Furthermore, the media outlets and social media were used for disinformation campaign against him. The investigators wanted to divert attention away from their own failures to bring the true masterminds of the Easter Sunday attacks to trial.
The Case has also been identified as incident of influence operation since there were co-ordination between Sinhala media, anonymous social media users, and the Sri Lankan state’s security apparatus with the view to further their objective of diverting attention away from Easter Sunday attacks and suppress a strong opponent of the country’s prejudice and violence against religious and ethnic minorities.
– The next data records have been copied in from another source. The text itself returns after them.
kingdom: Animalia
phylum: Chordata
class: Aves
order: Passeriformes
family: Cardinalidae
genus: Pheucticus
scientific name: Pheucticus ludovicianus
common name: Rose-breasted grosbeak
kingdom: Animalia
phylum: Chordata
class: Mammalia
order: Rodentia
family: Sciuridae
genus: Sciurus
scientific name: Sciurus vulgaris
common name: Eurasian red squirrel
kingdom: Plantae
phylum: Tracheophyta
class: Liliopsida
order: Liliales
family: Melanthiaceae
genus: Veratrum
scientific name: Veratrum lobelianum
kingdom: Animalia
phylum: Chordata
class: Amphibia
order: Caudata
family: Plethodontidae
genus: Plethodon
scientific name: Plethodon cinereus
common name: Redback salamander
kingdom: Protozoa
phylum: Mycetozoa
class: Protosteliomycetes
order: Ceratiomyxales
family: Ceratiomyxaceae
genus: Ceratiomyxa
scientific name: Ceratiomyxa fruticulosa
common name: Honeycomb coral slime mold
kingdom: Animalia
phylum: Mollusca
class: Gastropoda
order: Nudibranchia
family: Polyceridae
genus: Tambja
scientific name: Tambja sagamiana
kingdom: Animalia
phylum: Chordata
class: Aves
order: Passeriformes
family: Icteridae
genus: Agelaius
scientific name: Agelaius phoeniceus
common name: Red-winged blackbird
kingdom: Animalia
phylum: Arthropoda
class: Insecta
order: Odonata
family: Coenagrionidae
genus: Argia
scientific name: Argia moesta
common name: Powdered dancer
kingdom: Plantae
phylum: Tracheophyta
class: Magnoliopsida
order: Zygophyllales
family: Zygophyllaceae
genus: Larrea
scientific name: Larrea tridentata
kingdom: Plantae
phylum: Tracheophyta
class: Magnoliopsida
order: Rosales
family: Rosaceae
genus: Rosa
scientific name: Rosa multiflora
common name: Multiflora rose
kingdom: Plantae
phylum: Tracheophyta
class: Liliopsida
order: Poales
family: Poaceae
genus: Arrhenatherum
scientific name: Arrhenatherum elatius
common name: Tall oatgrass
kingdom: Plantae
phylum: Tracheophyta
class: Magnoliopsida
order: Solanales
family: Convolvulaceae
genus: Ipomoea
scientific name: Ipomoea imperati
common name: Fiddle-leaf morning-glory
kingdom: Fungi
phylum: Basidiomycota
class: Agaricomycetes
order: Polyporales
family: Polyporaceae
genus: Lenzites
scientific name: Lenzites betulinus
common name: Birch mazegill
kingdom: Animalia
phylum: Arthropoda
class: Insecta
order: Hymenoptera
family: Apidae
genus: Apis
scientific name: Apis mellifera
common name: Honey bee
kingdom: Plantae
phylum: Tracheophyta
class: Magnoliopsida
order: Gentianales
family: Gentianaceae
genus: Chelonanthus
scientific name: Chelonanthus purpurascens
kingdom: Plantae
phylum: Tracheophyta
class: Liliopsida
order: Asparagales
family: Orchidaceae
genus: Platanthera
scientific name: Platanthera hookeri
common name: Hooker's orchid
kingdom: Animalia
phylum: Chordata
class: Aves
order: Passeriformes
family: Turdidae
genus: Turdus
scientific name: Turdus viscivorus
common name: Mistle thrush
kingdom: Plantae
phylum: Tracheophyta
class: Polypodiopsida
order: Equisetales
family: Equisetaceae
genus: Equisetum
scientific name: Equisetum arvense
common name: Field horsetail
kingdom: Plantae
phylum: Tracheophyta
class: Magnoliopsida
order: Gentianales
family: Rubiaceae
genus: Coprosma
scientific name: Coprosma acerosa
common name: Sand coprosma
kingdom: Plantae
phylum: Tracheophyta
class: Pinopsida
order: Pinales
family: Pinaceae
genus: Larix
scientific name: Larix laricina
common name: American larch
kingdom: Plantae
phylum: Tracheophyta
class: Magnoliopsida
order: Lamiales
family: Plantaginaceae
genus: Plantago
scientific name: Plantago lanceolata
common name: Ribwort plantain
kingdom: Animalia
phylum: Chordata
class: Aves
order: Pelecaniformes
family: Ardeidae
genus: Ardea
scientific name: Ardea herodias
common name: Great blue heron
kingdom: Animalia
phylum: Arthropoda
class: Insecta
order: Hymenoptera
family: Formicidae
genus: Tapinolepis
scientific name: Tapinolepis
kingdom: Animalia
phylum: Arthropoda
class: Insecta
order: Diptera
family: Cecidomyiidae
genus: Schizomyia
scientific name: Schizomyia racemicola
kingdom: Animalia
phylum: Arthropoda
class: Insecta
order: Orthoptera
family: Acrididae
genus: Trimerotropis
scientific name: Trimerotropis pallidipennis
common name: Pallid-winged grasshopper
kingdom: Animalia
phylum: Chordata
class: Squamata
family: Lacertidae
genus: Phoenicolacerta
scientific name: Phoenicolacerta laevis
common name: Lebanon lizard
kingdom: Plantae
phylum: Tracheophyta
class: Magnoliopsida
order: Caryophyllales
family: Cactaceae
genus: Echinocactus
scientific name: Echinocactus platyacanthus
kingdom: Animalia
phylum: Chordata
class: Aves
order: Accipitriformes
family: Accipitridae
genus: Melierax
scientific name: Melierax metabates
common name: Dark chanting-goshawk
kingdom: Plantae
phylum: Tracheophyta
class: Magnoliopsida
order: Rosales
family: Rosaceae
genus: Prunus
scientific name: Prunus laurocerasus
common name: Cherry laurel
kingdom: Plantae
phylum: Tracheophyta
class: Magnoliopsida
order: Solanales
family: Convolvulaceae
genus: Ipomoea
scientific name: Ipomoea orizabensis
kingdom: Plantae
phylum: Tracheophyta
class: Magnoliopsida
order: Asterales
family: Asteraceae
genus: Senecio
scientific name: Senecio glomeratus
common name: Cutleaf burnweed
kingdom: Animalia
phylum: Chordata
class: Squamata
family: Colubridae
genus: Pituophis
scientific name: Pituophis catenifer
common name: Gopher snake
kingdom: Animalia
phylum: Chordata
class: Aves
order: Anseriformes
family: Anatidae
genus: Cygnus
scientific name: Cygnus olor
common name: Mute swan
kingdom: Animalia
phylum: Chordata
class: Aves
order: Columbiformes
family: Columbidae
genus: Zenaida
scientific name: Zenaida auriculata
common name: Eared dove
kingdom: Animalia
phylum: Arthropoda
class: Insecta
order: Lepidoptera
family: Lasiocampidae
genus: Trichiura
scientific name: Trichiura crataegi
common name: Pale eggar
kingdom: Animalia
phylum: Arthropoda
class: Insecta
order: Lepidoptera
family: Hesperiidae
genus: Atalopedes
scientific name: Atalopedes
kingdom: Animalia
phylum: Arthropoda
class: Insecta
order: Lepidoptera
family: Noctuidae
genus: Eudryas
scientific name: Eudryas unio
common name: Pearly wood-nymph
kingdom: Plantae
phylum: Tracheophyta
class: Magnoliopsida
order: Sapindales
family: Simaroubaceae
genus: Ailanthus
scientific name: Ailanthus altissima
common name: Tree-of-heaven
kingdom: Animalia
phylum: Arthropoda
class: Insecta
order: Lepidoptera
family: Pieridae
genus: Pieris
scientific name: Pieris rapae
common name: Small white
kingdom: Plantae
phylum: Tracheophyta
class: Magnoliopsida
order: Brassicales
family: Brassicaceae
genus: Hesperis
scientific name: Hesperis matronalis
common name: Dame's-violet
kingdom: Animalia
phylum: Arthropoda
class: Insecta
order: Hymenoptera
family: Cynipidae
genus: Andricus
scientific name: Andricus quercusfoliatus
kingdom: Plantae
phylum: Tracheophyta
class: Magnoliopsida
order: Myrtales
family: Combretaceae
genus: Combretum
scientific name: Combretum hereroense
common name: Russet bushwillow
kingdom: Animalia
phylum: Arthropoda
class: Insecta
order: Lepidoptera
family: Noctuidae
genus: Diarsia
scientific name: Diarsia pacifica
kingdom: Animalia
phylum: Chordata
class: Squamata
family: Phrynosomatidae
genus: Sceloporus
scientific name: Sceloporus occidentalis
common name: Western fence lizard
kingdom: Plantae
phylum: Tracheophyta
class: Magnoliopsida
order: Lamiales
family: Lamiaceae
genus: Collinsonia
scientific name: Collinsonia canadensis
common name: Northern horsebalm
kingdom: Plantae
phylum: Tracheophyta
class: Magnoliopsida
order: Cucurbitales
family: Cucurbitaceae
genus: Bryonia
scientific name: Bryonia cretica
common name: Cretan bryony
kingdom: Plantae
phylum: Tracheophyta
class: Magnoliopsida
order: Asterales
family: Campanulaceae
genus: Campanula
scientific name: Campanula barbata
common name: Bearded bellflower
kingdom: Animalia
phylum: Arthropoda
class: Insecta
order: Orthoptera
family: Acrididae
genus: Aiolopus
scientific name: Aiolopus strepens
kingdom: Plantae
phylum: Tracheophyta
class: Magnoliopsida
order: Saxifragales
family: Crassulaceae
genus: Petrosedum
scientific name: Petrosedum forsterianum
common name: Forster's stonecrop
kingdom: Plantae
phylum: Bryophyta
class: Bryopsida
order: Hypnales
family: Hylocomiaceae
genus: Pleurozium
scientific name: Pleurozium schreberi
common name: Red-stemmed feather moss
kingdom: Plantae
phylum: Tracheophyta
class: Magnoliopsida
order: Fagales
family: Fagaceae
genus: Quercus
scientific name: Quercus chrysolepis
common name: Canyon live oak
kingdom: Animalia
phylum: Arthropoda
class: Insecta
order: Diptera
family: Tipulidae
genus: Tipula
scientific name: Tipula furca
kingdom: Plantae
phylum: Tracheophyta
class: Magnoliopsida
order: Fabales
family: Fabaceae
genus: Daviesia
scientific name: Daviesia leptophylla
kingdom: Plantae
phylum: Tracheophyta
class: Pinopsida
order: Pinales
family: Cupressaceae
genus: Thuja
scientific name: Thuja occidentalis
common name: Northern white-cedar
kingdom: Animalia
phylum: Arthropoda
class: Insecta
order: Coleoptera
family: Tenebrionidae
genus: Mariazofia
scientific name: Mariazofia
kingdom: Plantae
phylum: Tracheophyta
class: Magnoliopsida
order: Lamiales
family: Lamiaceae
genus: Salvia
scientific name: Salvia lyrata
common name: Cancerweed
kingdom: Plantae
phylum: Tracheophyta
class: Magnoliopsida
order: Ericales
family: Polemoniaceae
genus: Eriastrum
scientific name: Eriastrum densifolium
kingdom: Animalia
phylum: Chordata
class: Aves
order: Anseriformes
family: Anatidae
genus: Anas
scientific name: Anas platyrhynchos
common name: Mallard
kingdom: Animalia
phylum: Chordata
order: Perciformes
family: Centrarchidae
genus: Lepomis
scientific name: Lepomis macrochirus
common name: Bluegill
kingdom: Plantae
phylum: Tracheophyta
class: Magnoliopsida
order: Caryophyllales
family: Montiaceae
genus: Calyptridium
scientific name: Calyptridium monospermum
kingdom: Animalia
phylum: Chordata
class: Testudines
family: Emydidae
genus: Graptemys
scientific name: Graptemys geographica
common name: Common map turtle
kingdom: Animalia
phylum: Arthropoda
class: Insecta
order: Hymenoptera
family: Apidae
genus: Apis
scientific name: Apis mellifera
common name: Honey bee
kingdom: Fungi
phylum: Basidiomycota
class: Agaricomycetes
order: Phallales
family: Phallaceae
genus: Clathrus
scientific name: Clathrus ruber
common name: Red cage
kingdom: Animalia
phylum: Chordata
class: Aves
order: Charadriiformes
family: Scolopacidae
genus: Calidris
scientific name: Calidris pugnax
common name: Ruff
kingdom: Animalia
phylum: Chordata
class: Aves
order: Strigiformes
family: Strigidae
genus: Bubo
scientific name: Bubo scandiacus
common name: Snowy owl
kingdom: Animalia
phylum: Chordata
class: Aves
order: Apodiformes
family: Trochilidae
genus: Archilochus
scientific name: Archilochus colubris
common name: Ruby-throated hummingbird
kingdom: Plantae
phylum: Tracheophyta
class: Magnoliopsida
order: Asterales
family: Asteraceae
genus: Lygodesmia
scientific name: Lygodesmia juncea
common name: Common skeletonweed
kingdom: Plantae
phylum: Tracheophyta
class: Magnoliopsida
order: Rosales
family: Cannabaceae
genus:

Conclusion: Hejaaz is out of jail today because he is an educated, intelligent, well-connected individual who understands his rights, is not afraid to fight for them, and can confidently speak truth to power. Hundreds of PTA detainees – Tamils, Muslims, and some Sinhalese – remain imprisoned with no access to the courts. Some Tamil detainees have been there for almost a decade, despite the fact that the PTA requires them to be brought before a judge within 18 months. Following the Easter Sunday assaults, young Muslim men have been detained for attending a sermon in a mosque or going on a tour with a moulavi [Muslim cleric].
Two years after the Easter Sunday bombings, which killed 269 people and injured over 500 more, Sri Lanka’s Christian community is still waiting for justice, while the Muslim community is still hurting from the fallout. Recent government restrictions targeting Muslims have heightened religious tensions in the South Asian country and risk alienating substantial segments of the society.